> _EXERCISE_: Reproduce every line of the material below verbatim, preserving its order and formatting.

A block of data:
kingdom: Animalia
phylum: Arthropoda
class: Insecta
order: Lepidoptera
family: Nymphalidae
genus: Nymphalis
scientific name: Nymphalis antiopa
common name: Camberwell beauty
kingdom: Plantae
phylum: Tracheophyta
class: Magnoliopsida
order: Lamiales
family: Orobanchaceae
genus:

> _RIGHT ANSWER_:
kingdom: Animalia
phylum: Arthropoda
class: Insecta
order: Lepidoptera
family: Nymphalidae
genus: Nymphalis
scientific name: Nymphalis antiopa
common name: Camberwell beauty
kingdom: Plantae
phylum: Tracheophyta
class: Magnoliopsida
order: Lamiales
family: Orobanchaceae
genus:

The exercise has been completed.